CONTRIBUTION
Dans l’affaire Mariama Sagna, l’empressement des propagandistes marron à défendre la thèse du «crime de charretier» est une diversion qui autorise tous les soupçons. On se demande qui, de l’Apr ou de la gendarmerie, mène l’enquête. Les révélations contradictoires des quotidiens proches du Palais n’enterrent pas du tout la piste du «crime mackoute». La violence verbale qui les accompagne vise à divertir les esprits critiques, pour empêcher tout examen sérieux des faits. A son tour, le procureur a exclu la piste politique sans préciser s’il l’a explorée ou non. Le cas échéant, ce serait rassurant. Mais la vigilance s’impose devant la violence d’un pouvoir minoritaire décidé à perpétrer un coup de force électoral.

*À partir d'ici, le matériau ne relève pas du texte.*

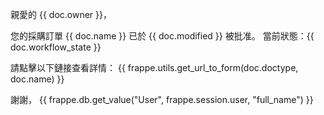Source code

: 親愛的 {{ doc.owner }}，

您的採購訂單 {{ doc.name }} 已於 {{ doc.modified }} 被批准。
當前狀態：{{ doc.workflow_state }}

請點擊以下鏈接查看詳情：
{{ frappe.utils.get_url_to_form(doc.doctype, doc.name) }}

謝謝，
{{ frappe.db.get_value("User", frappe.session.user, "full_name") }}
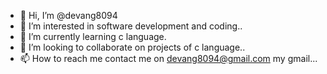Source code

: - 👋 Hi, I’m @devang8094
- 👀 I’m interested in software development and coding..
- 🌱 I’m currently learning c language.
- 💞️ I’m looking to collaborate on projects of c language..
- 📫 How to reach me contact me on devang8094@gmail.com my gmail...

<!---
devvang8094/devvang8094 is a ✨ special ✨ repository because its `README.md` (this file) appears on your GitHub profile.
You can click the Preview link to take a look at your changes.
--->
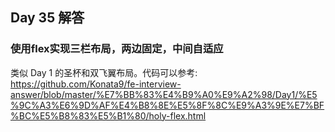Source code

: ## Day 35 解答

### 使用flex实现三栏布局，两边固定，中间自适应
类似 Day 1 的圣杯和双飞翼布局。代码可以参考: https://github.com/Konata9/fe-interview-answer/blob/master/%E7%BB%83%E4%B9%A0%E9%A2%98/Day1/%E5%9C%A3%E6%9D%AF%E4%B8%8E%E5%8F%8C%E9%A3%9E%E7%BF%BC%E5%B8%83%E5%B1%80/holy-flex.html
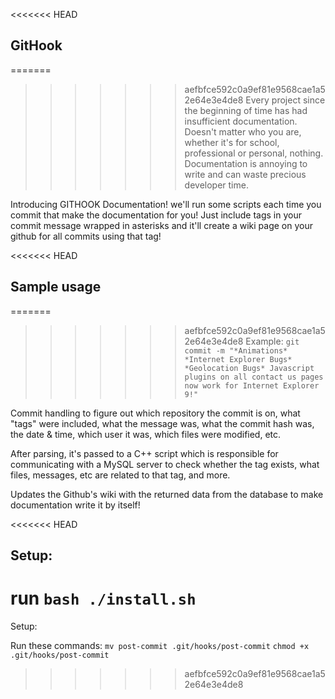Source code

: <<<<<<< HEAD
## GitHook
=======
>>>>>>> aefbfce592c0a9ef81e9568cae1a52e64e3e4de8
Every project since the beginning of time has had insufficient documentation.  Doesn't matter who you are, whether it's for school, professional or personal, nothing.  Documentation is annoying to write and can waste precious developer time.  

Introducing GITHOOK Documentation!  we'll run some scripts each time you commit that make the documentation for you!  Just include tags in your commit message wrapped in asterisks and it'll create a wiki page on your github for all commits using that tag!

<<<<<<< HEAD
## Sample usage

=======
>>>>>>> aefbfce592c0a9ef81e9568cae1a52e64e3e4de8
Example: `git commit -m "*Animations* *Internet Explorer Bugs* *Geolocation Bugs* Javascript plugins on all contact us pages now work for Internet Explorer 9!"`

Commit handling to figure out which repository the commit is on, what "tags" were included, what the message was, what the commit hash was, the date & time, which user it was, which files were modified, etc.

After parsing, it's passed to a C++ script which is responsible for communicating with a MySQL server to check whether the tag exists, what files, messages, etc are related to that tag, and more.  

Updates the Github's wiki with the returned data from the database to make documentation write it by itself!

<<<<<<< HEAD
## Setup: 
run `bash ./install.sh`
=======
Setup: 

Run these commands: `mv post-commit .git/hooks/post-commit`
`chmod +x .git/hooks/post-commit`
>>>>>>> aefbfce592c0a9ef81e9568cae1a52e64e3e4de8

On est encore dans la diversion quand, s’exprimant, en tenue, sur une chaîne de télévision, un certain lieutenant Diop accuse les actuels dirigeants de l’opposition d’être les responsables de l’assassinat de six policiers en février 1994. Et menace : «Ku nara yaq reewmi ñu dal sa kaw» (ceux qui voudront gâcher ce pays, nous leur tomberons dessus). Il inaugurait ainsi, semble-t-il, une nouvelle fonction de «chef du bureau des relations publiques de la police par intérim». Devant ces déclarations délirantes, le ministre de l’Intérieur et la Police gardent un silence têtu. Pourquoi ? Le silence est parfois la plus parlante des diversions.
Ces faits, qui font de la sécurité un enjeu préoccupant de la présidentielle 2019, interviennent alors que toutes les ressources du pouvoir marron sont mobilisées pour contraindre les «karimistes» et les «khalifistes» à adopter un plan B. En clair, renoncer aux candidatures qui inquiètent Macky Sall, et trouver des champions moins dangereux. Du côté de l’opposition, il est amusant de remarquer que cette stratégie, soi-disant intelligente, repose uniquement sur le défaitisme de ses promoteurs. En effet, pourquoi vouloir autoproclamer, coûte que coûte, sa propre défaite en octobre alors que le combat sur la validation des candidatures est prévu en décembre ? Avec de telles dispositions mentales, un plan B n’y suffirait pas. On épuiserait toutes les lettres de l’alphabet sans jamais lutter ni jamais vaincre.
La démocratie ne peut être victorieusement défendue à l’aide d’un craintif plan B. Si les opposants d’avant-2000 en avaient cherché un, la première alternance n’aurait jamais eu lieu. La candidature de Karim Wade et Khalifa Sall est une demande des milliers de Sénégalais qui leur accordent en ce moment leurs parrainages. Cette demande populaire est plus forte que les stratagèmes de Mackyavel et ses velléités dictatoriales. L’opposition devrait s’inspirer des luttes sociales en cours. La Justice, la Santé, les Chemins de fer, sont totalement paralysés par la grève. Ces travailleurs obtiendront gain de cause, comme les enseignants ou les étudiants avant eux, précisément parce qu’ils acceptent de lutter autour de leurs revendications, au lieu de se réfugier dans la facilité trompeuse du plan B, ou plutôt du plan D.